### DATA SHOWN
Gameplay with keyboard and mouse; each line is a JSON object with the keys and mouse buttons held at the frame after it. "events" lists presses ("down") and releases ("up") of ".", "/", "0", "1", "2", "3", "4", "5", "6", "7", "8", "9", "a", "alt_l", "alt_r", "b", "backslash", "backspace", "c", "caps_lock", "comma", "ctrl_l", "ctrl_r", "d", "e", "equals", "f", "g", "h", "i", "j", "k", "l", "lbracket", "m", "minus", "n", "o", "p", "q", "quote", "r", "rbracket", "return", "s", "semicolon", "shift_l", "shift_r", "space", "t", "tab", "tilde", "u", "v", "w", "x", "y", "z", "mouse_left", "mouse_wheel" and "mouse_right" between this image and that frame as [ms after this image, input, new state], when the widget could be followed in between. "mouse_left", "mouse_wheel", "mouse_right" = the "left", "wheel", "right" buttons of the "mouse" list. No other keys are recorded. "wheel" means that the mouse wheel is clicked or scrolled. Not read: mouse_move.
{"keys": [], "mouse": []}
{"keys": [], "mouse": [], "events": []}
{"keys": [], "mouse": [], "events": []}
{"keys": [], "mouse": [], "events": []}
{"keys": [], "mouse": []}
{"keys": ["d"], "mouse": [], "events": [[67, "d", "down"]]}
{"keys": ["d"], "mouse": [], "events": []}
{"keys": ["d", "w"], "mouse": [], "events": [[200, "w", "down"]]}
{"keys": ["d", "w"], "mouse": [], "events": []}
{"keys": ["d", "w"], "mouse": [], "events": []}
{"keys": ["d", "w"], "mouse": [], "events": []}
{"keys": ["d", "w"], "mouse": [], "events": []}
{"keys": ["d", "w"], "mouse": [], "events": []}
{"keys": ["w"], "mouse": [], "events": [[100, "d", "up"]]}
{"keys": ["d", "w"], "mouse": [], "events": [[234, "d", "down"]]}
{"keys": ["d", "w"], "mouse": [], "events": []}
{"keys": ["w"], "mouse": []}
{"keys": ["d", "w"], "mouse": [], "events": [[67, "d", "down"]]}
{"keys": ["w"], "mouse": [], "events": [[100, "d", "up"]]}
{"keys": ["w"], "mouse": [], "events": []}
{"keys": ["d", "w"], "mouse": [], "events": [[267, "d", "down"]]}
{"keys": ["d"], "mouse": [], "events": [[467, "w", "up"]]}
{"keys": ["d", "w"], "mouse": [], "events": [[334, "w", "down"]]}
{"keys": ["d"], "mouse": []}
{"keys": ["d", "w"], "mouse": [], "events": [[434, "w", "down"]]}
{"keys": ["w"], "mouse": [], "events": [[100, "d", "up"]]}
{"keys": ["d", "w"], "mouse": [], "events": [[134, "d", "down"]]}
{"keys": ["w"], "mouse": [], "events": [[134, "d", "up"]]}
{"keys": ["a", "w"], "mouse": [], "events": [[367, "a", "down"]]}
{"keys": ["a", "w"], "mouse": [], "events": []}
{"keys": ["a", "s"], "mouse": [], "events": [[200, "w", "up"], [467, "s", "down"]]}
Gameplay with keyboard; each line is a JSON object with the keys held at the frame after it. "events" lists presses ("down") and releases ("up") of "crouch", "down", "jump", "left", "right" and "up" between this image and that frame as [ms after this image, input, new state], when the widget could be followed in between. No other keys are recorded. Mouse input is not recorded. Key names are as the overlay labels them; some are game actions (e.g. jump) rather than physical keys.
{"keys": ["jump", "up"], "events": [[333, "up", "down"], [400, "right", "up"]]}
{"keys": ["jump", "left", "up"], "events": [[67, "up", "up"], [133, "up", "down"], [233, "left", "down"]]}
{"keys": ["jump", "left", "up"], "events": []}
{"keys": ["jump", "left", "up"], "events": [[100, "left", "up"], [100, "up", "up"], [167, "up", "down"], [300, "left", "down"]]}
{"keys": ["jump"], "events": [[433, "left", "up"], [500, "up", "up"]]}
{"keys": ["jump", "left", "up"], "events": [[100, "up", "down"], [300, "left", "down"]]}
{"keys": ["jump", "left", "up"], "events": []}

### ACTION ITEM
The material shown above is to be retyped in full, without alteration.

### SOLUTION FOR THIS TASK
Gameplay with keyboard and mouse; each line is a JSON object with the keys and mouse buttons held at the frame after it. "events" lists presses ("down") and releases ("up") of ".", "/", "0", "1", "2", "3", "4", "5", "6", "7", "8", "9", "a", "alt_l", "alt_r", "b", "backslash", "backspace", "c", "caps_lock", "comma", "ctrl_l", "ctrl_r", "d", "e", "equals", "f", "g", "h", "i", "j", "k", "l", "lbracket", "m", "minus", "n", "o", "p", "q", "quote", "r", "rbracket", "return", "s", "semicolon", "shift_l", "shift_r", "space", "t", "tab", "tilde", "u", "v", "w", "x", "y", "z", "mouse_left", "mouse_wheel" and "mouse_right" between this image and that frame as [ms after this image, input, new state], when the widget could be followed in between. "mouse_left", "mouse_wheel", "mouse_right" = the "left", "wheel", "right" buttons of the "mouse" list. No other keys are recorded. "wheel" means that the mouse wheel is clicked or scrolled. Not read: mouse_move.
{"keys": [], "mouse": []}
{"keys": [], "mouse": [], "events": []}
{"keys": [], "mouse": [], "events": []}
{"keys": [], "mouse": [], "events": []}
{"keys": [], "mouse": []}
{"keys": ["d"], "mouse": [], "events": [[67, "d", "down"]]}
{"keys": ["d"], "mouse": [], "events": []}
{"keys": ["d", "w"], "mouse": [], "events": [[200, "w", "down"]]}
{"keys": ["d", "w"], "mouse": [], "events": []}
{"keys": ["d", "w"], "mouse": [], "events": []}
{"keys": ["d", "w"], "mouse": [], "events": []}
{"keys": ["d", "w"], "mouse": [], "events": []}
{"keys": ["d", "w"], "mouse": [], "events": []}
{"keys": ["w"], "mouse": [], "events": [[100, "d", "up"]]}
{"keys": ["d", "w"], "mouse": [], "events": [[234, "d", "down"]]}
{"keys": ["d", "w"], "mouse": [], "events": []}
{"keys": ["w"], "mouse": []}
{"keys": ["d", "w"], "mouse": [], "events": [[67, "d", "down"]]}
{"keys": ["w"], "mouse": [], "events": [[100, "d", "up"]]}
{"keys": ["w"], "mouse": [], "events": []}
{"keys": ["d", "w"], "mouse": [], "events": [[267, "d", "down"]]}
{"keys": ["d"], "mouse": [], "events": [[467, "w", "up"]]}
{"keys": ["d", "w"], "mouse": [], "events": [[334, "w", "down"]]}
{"keys": ["d"], "mouse": []}
{"keys": ["d", "w"], "mouse": [], "events": [[434, "w", "down"]]}
{"keys": ["w"], "mouse": [], "events": [[100, "d", "up"]]}
{"keys": ["d", "w"], "mouse": [], "events": [[134, "d", "down"]]}
{"keys": ["w"], "mouse": [], "events": [[134, "d", "up"]]}
{"keys": ["a", "w"], "mouse": [], "events": [[367, "a", "down"]]}
{"keys": ["a", "w"], "mouse": [], "events": []}
{"keys": ["a", "s"], "mouse": [], "events": [[200, "w", "up"], [467, "s", "down"]]}
Gameplay with keyboard; each line is a JSON object with the keys held at the frame after it. "events" lists presses ("down") and releases ("up") of "crouch", "down", "jump", "left", "right" and "up" between this image and that frame as [ms after this image, input, new state], when the widget could be followed in between. No other keys are recorded. Mouse input is not recorded. Key names are as the overlay labels them; some are game actions (e.g. jump) rather than physical keys.
{"keys": ["jump", "up"], "events": [[333, "up", "down"], [400, "right", "up"]]}
{"keys": ["jump", "left", "up"], "events": [[67, "up", "up"], [133, "up", "down"], [233, "left", "down"]]}
{"keys": ["jump", "left", "up"], "events": []}
{"keys": ["jump", "left", "up"], "events": [[100, "left", "up"], [100, "up", "up"], [167, "up", "down"], [300, "left", "down"]]}
{"keys": ["jump"], "events": [[433, "left", "up"], [500, "up", "up"]]}
{"keys": ["jump", "left", "up"], "events": [[100, "up", "down"], [300, "left", "down"]]}
{"keys": ["jump", "left", "up"], "events": []}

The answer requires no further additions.